An erster Stelle sei an Carlo Alberto von Savoyen erinnert, der die Höhle drei Mal besuchte, zunächst 1829 in seiner Eigenschaft als Prinz von Carignano und später als Koenig von Sardinien 1841 und 1843.
Der heutige Besucher kann einen Sprung zurück in die Zeit machen und jene Momente historischer Bedeutung nachempfinden, wenn er die beiden Gedenksteine betrachtet, die nahe dem Anlegeplatz des Lamarmora – Sees an den Wänden der Reggia in Erinnerung an den zwiefachen Besuch von Koenig Carlo Alberto angebracht wurden.
Wir verweisen außerdem, unter den berühmten Gästen, auf Captain Henry Smith, der den ersten Plan des Anfangabschnittes der Höhle angelegt hat, auf den Herzog von Buckingham, auf den großen Geographen Sardiniens Alberto Lamarmora, auf den Baron von Maltzen, auf den aus Sassari stammenden Schriftsteller Enrico Costa, der der Grotte ein ganzes Buch widmete, und auf viele andere, deren Aufzählung hier nicht möglich ist und die sich in zahlreichen Schriften voller Begeisterung über diese einzigartige Höhle äußerten.

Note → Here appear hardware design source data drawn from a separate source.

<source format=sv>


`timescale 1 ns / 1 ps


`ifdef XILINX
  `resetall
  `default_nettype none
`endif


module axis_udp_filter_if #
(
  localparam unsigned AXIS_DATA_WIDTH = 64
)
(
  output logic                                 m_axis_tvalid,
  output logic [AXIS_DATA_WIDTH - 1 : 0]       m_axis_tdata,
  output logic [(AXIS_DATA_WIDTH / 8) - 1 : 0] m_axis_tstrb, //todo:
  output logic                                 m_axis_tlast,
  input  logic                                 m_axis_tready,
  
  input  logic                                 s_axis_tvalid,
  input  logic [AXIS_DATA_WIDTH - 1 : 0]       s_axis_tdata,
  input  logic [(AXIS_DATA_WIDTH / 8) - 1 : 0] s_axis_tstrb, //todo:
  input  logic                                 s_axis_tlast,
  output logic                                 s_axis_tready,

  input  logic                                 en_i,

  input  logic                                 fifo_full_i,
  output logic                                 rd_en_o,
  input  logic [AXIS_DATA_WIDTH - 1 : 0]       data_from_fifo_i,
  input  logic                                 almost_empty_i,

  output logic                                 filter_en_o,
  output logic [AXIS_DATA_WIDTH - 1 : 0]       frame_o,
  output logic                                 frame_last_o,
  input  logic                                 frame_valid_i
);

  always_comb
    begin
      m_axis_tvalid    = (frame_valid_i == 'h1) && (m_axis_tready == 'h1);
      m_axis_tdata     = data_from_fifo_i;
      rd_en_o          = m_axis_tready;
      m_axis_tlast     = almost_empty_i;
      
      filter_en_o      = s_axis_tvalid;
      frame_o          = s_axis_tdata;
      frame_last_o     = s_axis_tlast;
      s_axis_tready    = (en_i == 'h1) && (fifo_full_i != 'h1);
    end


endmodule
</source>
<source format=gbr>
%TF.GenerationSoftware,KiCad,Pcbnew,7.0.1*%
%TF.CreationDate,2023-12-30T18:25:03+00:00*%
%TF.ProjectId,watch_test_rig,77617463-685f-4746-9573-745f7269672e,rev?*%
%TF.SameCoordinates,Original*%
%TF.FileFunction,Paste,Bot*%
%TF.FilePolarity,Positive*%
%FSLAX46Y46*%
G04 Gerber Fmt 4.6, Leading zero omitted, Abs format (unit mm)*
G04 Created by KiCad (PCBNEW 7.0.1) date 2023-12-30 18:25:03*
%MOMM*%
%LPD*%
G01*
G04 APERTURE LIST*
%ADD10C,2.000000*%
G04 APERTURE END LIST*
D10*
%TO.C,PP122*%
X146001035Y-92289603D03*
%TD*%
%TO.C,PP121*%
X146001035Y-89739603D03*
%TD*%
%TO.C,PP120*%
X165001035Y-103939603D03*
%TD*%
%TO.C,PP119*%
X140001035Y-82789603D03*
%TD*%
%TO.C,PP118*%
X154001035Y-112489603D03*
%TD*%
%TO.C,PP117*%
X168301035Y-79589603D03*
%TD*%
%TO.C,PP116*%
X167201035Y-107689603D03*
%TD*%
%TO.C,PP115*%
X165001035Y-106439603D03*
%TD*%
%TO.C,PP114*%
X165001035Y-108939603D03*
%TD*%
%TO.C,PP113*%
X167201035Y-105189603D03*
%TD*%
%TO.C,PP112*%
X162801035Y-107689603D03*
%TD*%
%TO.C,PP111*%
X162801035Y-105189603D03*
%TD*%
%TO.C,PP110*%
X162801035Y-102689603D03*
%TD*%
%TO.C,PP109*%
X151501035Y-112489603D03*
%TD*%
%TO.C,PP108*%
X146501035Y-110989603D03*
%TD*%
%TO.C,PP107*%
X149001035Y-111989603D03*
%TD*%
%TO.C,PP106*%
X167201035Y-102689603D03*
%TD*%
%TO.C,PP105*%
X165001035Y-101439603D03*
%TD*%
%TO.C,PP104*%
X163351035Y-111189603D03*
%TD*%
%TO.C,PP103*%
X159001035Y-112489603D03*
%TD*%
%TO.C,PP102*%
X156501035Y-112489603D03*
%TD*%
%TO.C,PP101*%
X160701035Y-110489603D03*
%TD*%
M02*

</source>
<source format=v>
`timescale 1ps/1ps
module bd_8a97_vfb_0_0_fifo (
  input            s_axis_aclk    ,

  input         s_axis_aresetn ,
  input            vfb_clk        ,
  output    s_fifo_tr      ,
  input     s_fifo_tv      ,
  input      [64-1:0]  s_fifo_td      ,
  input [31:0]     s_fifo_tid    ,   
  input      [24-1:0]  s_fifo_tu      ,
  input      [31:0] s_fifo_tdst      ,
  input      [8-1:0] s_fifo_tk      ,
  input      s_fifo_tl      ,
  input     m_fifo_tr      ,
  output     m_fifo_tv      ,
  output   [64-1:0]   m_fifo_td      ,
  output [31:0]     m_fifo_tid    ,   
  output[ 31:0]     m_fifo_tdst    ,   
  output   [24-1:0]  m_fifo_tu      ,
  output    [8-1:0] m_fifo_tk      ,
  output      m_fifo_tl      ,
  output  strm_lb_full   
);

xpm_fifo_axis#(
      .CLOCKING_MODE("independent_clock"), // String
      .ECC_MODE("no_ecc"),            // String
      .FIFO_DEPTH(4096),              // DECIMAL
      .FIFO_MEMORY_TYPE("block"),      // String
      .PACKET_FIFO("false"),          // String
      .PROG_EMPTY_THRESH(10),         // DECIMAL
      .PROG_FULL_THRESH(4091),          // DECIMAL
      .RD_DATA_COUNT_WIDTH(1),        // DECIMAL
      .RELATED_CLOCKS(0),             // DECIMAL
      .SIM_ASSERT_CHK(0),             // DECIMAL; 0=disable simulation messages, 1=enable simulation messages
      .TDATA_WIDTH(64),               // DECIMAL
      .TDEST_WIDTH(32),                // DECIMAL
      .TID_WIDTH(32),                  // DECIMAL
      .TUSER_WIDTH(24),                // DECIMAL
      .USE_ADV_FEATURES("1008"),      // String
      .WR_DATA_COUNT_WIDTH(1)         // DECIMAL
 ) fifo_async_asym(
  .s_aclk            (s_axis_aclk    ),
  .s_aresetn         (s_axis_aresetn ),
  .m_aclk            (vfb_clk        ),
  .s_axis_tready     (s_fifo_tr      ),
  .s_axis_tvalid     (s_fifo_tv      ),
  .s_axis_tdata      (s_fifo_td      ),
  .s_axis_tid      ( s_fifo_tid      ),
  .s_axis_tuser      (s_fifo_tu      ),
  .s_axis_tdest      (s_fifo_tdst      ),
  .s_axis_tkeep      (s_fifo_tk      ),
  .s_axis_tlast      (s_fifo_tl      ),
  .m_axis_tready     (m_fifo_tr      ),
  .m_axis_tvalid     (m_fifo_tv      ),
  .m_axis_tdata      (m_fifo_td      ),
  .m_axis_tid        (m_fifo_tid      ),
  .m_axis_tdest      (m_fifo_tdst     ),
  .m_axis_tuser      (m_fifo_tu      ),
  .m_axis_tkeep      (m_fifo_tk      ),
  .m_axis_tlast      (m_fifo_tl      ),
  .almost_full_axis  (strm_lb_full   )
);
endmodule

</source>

Der Besuch der sogenannten Neptun – Grotte wurde im 19. Jahrhundert zur Sommerzeit auf Barken organisiert; es nahm eine große Zahl von Menschen daran Teil, die sich zu nächtlicher Stunde in Alghero einschifften.
Hatte man die Grotte erreicht, so stieg man im Eingangsbereich aus und bestieg auf dem See ein kleines Boot, das zum Transport der Besucher diente.

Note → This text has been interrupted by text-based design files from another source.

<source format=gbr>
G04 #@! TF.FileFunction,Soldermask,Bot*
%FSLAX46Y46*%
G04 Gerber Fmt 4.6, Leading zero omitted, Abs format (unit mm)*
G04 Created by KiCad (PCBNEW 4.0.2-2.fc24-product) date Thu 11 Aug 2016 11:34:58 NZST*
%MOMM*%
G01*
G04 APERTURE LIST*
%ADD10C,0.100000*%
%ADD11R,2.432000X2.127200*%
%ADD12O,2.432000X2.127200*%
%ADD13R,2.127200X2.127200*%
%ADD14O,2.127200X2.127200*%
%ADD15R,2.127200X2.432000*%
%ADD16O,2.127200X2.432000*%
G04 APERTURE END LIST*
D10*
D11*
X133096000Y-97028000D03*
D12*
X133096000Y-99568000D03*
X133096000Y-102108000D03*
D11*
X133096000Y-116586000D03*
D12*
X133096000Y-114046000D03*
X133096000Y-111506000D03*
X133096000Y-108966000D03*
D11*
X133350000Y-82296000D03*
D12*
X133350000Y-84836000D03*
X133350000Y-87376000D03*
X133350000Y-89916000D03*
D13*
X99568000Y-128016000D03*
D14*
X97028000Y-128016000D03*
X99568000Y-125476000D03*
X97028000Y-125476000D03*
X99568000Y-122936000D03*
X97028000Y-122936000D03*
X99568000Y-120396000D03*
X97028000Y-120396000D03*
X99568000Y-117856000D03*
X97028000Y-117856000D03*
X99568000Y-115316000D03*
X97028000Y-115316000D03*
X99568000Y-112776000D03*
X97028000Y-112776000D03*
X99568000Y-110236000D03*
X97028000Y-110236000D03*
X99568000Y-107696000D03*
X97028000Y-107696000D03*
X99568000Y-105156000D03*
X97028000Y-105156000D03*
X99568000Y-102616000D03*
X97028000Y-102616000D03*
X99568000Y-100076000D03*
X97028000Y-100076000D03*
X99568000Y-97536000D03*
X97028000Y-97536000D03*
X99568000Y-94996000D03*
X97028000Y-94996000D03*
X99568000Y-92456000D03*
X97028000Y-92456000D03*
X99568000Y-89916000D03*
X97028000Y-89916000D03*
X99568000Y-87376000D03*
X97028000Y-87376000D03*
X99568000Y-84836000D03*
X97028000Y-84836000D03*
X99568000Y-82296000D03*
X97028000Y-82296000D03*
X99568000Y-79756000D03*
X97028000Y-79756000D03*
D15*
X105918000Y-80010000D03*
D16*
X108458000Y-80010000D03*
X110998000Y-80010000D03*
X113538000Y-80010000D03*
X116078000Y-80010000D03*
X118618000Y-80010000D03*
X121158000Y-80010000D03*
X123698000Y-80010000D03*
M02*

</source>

So überquerten die Besucher den Lamarmora – See in seiner ganzen Länge bis zum kleinen Strand, von dem aus sie sich dann über den steilen Anstieg in den oberen Saal begaben.
Die Beleuchtung erfolgte zu jener Zeit mit Tausenden von Kerzen, die vor der Ankunft der Gäste von den Seeleuten aufgestellt und angezündet wurden.
Es ist nicht schwer, sich vorzustellen, welche Magie von den flackernden Flammen und ihrem Licht – und Schattenspiel ausging, das die Phantasie der Besucher anregte mit den Reflexen, die sich auf den Wellen des klaren Seewasser brachen.